(Extract to read):
——

Whilst still on crutches, I returned to Skye with a group of geologists from an oil industry conference to show them a few of the dinosaur localities and associated sediments. It was a most productive trip, as I found the tailbone of a small carnivorous dinosaur closely related to the North American, Lower Jurassic dinosaur, Coelophysis. This is the youngest occurrence of this type of dinosaur I know of. The tailbone is indistinguishable from the 17th tailbone of the Coelophysis displayed at the American Museum of Natural History in New York.
In 1997, there was another dinosaur disaster on the Isle of Skye, as well as a major discovery. Banker, Colin Aitken, was on holiday with his family on the Isle of Skye when he noticed a bone in a rock on the beach not far north of the electrical power station at Bearreraig Bay. He hid the rock beside a ruined building and returned to Staffin to inform Dugald Ross of the Staffin Museum of his discovery. By the time Dugald had gone to recover the bone, someone had beaten him to it and the rock had been smashed and the bone gone. Thankfully, in the rubble left by the unknown collector, were two bones still barely visible in the rock. When these were analysed, it was found that they belonged to the ulna and radius of the earliest known thyreophoran dinosaur (ones like Stegosaurus and Ankylosaurus). This means that the bone that went missing was likely to be the humerus of the same animal. We do not have any clues as to where this bone may have ended up, but continue to hope that one day it will be given to a museum somewhere. Perhaps it will even be reunited with the rest of the dinosaur to provide us with a better picture of the dimensions of this important animal.

——

(Excerpted data):
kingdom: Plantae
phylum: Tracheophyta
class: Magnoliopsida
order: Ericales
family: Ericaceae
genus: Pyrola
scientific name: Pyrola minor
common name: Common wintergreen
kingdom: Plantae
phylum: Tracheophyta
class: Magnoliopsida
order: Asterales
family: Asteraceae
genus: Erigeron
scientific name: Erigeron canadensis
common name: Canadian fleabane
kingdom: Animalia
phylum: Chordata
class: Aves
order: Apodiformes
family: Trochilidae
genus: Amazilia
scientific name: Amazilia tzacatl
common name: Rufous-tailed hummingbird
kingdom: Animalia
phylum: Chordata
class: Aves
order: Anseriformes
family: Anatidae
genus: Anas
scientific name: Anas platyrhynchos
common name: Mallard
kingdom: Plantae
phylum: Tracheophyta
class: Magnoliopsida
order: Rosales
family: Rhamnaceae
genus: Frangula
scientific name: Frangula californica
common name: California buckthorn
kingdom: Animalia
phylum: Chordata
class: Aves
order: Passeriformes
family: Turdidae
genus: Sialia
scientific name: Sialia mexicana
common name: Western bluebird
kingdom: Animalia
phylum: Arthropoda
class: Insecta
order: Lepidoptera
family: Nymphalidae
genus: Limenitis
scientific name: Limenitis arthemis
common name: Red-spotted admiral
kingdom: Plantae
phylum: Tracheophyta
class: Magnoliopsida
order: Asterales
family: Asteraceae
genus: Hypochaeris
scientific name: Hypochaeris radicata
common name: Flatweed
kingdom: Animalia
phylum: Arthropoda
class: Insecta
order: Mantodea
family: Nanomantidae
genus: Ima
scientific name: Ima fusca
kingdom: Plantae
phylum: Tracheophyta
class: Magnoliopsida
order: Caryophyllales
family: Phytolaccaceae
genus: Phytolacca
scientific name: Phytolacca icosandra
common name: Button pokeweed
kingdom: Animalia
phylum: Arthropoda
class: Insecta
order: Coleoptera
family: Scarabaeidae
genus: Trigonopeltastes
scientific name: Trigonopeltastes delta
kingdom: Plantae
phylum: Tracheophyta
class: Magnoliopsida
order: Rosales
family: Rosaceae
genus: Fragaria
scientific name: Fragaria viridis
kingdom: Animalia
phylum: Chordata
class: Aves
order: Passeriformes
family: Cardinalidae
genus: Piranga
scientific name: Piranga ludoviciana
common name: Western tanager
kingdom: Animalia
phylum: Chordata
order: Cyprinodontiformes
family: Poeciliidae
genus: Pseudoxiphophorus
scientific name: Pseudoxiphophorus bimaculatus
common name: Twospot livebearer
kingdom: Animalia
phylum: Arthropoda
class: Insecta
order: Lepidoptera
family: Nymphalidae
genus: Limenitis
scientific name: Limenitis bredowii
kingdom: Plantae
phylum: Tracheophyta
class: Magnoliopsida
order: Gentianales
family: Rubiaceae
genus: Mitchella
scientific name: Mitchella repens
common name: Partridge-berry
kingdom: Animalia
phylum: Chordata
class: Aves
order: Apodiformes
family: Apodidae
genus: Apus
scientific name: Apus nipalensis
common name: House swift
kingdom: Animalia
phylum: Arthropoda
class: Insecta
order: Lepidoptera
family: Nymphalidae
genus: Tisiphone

——

(Request):
Write out the whole passage above on dinosaur finds on the Isle of Skye, word for word.

(Response to the task):
Whilst still on crutches, I returned to Skye with a group of geologists from an oil industry conference to show them a few of the dinosaur localities and associated sediments. It was a most productive trip, as I found the tailbone of a small carnivorous dinosaur closely related to the North American, Lower Jurassic dinosaur, Coelophysis. This is the youngest occurrence of this type of dinosaur I know of. The tailbone is indistinguishable from the 17th tailbone of the Coelophysis displayed at the American Museum of Natural History in New York.
In 1997, there was another dinosaur disaster on the Isle of Skye, as well as a major discovery. Banker, Colin Aitken, was on holiday with his family on the Isle of Skye when he noticed a bone in a rock on the beach not far north of the electrical power station at Bearreraig Bay. He hid the rock beside a ruined building and returned to Staffin to inform Dugald Ross of the Staffin Museum of his discovery. By the time Dugald had gone to recover the bone, someone had beaten him to it and the rock had been smashed and the bone gone. Thankfully, in the rubble left by the unknown collector, were two bones still barely visible in the rock. When these were analysed, it was found that they belonged to the ulna and radius of the earliest known thyreophoran dinosaur (ones like Stegosaurus and Ankylosaurus). This means that the bone that went missing was likely to be the humerus of the same animal. We do not have any clues as to where this bone may have ended up, but continue to hope that one day it will be given to a museum somewhere. Perhaps it will even be reunited with the rest of the dinosaur to provide us with a better picture of the dimensions of this important animal.